Father Landry spoke of the laity being light to the world, especially in a world darkened so deeply by grief, despair, sin, physical pain, and emotional wounds. Like Christ, the Christian should warm people from the cold and dispel darkness.
“He has come and mercifully taught us in such a way that we may walk as children of the light and be true children of the light. So the Christian life is supposed to be luminescent, like the lights on a landing strip at an airport on a foggy night that help planes land,” he said.
“Similarly, light gives off warmth, and Christ has come into the world to warm us by his love, to burn away whatever in us is frigid or tepid, so that we in turn may warm others by the fire of divine love.”
The image of light is meaningful because it “speaks not only of the deep involvement and the full participation of the lay faithful in the affairs of the earth, the world and the human community, but also and above all, it tells of the radical newness and unique character of an involvement and participation which has as its purpose the spreading of the Gospel that brings salvation,” he said, quoting St. John Paul II.

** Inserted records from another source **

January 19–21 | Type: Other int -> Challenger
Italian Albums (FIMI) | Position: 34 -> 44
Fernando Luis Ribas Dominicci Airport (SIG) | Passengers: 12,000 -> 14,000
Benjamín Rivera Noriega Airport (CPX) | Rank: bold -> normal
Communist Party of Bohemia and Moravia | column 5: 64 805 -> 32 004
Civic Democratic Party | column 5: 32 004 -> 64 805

Cardinal Francis Arinze, former head of the Congregation for Divine Worship and the Discipline of the Sacraments, in his book "The Layperson's Distinctive Role" writes: The essential feature of the layperson’s role is the vocation to bring the spirit of Christ into the arenas of secular life from within, i.e. into the family, work and profession, trade and commerce, politics and government, mass media, science and culture and national and international relations.